> **DATASET RECORDS**:
══════════════════════════════

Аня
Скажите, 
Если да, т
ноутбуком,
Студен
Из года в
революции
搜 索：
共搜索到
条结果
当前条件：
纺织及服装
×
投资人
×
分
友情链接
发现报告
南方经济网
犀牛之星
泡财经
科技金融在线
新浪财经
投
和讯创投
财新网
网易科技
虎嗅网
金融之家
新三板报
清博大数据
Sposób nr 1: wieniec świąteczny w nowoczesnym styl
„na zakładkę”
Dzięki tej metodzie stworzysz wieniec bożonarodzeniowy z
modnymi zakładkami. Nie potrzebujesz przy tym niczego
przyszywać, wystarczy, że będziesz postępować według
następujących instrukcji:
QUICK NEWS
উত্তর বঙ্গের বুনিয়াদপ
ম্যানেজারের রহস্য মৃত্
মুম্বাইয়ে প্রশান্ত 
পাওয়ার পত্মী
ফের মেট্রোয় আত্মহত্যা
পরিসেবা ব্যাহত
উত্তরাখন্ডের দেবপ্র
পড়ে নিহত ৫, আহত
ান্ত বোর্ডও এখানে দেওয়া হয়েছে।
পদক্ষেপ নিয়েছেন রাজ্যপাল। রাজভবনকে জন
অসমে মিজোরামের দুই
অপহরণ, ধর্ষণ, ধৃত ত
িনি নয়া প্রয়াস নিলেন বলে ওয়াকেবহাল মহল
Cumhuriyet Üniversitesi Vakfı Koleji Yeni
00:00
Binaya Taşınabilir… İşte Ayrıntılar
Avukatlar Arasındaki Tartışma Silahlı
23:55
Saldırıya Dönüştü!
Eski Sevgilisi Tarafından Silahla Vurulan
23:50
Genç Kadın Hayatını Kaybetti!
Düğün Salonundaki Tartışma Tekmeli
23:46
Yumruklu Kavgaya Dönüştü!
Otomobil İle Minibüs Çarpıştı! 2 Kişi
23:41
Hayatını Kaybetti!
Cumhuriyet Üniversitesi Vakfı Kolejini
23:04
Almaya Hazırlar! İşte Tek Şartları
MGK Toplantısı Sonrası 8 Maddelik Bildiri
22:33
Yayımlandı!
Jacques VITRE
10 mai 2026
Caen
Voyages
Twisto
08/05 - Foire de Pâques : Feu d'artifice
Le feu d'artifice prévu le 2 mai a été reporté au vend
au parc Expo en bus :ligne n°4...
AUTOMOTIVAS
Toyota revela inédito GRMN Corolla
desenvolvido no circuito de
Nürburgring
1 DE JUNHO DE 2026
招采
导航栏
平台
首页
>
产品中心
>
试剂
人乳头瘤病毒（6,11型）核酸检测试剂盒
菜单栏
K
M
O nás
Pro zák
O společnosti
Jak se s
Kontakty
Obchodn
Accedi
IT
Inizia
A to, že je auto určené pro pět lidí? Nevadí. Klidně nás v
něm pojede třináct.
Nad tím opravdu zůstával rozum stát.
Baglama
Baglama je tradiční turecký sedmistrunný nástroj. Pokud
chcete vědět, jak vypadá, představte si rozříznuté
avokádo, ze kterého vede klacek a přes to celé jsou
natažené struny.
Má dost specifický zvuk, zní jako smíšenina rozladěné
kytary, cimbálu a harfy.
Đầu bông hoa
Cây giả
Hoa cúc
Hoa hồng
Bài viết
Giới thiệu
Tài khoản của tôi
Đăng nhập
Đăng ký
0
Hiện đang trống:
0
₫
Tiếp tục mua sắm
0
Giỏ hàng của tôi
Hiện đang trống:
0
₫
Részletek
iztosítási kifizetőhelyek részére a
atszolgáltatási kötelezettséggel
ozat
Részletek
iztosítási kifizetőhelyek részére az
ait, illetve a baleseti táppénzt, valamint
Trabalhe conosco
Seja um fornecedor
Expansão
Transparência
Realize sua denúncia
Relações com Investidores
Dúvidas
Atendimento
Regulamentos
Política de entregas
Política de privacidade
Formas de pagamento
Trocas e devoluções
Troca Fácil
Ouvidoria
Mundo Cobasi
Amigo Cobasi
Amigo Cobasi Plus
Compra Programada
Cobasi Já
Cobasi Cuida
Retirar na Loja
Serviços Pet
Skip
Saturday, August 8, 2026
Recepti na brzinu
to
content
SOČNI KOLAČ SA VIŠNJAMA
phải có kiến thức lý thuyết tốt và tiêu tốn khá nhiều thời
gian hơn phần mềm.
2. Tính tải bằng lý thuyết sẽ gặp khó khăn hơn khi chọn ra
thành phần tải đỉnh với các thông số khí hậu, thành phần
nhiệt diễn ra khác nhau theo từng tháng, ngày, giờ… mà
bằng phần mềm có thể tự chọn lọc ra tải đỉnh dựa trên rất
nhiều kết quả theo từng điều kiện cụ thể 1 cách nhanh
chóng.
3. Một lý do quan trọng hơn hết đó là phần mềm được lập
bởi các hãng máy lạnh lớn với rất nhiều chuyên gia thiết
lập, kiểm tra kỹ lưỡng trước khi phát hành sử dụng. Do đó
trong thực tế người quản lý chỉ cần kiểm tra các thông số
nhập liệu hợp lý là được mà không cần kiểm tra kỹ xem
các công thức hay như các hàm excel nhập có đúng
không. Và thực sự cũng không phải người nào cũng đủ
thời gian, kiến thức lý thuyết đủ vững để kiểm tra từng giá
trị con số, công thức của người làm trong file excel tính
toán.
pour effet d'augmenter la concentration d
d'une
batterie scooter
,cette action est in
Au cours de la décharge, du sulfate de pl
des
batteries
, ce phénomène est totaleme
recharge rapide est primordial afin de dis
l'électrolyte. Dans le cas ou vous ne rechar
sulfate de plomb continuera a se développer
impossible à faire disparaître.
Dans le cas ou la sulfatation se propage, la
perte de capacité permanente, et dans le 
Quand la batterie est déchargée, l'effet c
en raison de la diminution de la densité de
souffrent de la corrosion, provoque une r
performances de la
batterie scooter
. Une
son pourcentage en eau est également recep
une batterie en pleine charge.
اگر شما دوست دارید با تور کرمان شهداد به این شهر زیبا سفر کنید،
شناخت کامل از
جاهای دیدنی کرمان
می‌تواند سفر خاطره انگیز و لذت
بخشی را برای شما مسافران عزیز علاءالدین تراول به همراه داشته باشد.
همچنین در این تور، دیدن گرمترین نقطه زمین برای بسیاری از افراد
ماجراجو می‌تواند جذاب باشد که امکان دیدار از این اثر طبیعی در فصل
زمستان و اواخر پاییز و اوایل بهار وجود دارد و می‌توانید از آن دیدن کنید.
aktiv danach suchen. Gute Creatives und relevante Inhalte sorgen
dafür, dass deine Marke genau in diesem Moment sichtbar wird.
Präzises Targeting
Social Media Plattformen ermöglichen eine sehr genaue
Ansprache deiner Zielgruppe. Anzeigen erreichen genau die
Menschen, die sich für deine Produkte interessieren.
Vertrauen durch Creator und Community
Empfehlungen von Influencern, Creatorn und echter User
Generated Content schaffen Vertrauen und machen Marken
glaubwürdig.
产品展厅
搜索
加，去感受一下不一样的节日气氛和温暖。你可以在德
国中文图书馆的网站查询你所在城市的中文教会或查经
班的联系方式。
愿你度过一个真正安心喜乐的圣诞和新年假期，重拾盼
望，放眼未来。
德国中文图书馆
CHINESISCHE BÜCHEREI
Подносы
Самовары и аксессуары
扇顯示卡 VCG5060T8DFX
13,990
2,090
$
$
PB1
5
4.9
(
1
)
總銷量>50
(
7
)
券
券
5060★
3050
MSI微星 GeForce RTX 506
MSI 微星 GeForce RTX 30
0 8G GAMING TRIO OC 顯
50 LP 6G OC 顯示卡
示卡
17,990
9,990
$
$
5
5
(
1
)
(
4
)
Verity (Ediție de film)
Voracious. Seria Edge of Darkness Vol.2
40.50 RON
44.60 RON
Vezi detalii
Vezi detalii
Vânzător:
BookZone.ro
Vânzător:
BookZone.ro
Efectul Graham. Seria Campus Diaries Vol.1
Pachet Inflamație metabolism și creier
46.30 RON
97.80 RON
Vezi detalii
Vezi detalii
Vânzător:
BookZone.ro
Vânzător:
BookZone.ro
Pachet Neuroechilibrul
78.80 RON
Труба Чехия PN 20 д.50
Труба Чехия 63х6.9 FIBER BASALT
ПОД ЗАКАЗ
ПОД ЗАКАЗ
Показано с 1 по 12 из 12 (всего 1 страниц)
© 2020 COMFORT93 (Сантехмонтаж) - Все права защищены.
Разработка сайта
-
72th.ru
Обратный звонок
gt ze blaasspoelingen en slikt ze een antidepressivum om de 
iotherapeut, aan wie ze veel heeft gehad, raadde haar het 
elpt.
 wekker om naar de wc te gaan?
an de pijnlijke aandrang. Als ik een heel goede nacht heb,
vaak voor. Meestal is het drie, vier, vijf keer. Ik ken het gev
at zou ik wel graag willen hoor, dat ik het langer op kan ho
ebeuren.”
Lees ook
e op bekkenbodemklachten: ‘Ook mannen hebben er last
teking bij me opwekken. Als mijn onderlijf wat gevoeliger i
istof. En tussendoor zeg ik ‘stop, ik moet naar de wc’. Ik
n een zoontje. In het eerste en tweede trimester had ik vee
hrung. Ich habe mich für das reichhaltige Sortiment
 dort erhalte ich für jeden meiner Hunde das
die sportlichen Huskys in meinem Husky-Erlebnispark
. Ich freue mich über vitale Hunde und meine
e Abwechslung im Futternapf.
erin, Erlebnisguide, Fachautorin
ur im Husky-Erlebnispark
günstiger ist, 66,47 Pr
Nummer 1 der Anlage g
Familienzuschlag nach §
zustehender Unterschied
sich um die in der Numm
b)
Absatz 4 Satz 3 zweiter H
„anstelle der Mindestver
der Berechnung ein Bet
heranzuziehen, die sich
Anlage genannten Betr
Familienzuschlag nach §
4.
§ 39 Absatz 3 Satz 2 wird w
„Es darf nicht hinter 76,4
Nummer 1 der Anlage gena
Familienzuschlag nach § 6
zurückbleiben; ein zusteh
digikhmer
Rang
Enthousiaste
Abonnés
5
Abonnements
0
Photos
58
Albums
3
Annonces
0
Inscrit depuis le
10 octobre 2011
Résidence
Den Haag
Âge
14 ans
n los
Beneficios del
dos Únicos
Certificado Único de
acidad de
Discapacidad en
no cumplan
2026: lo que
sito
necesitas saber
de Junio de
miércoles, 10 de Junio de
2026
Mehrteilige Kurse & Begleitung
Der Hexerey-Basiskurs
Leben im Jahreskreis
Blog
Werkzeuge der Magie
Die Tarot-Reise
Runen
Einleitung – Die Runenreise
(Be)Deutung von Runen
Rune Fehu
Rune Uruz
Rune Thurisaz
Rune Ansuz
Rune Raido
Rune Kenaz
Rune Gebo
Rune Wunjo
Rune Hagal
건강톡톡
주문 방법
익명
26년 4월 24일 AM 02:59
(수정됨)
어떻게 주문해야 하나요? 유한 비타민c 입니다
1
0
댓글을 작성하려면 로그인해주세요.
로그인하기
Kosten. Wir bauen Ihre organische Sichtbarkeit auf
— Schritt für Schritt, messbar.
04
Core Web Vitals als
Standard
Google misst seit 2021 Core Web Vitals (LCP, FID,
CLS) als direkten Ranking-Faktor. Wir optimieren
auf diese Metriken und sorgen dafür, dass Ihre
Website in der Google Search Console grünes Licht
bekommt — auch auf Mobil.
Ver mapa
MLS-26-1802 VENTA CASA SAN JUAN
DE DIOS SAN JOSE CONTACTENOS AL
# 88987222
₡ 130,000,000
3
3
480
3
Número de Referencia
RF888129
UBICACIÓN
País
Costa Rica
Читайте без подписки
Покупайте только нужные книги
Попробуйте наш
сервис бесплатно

══════════════════════════════

> **WHAT IS REQUIRED**: Report the number of lines above containing the word "nhiều", with no other text.

> **RESPONSE AREA**: 3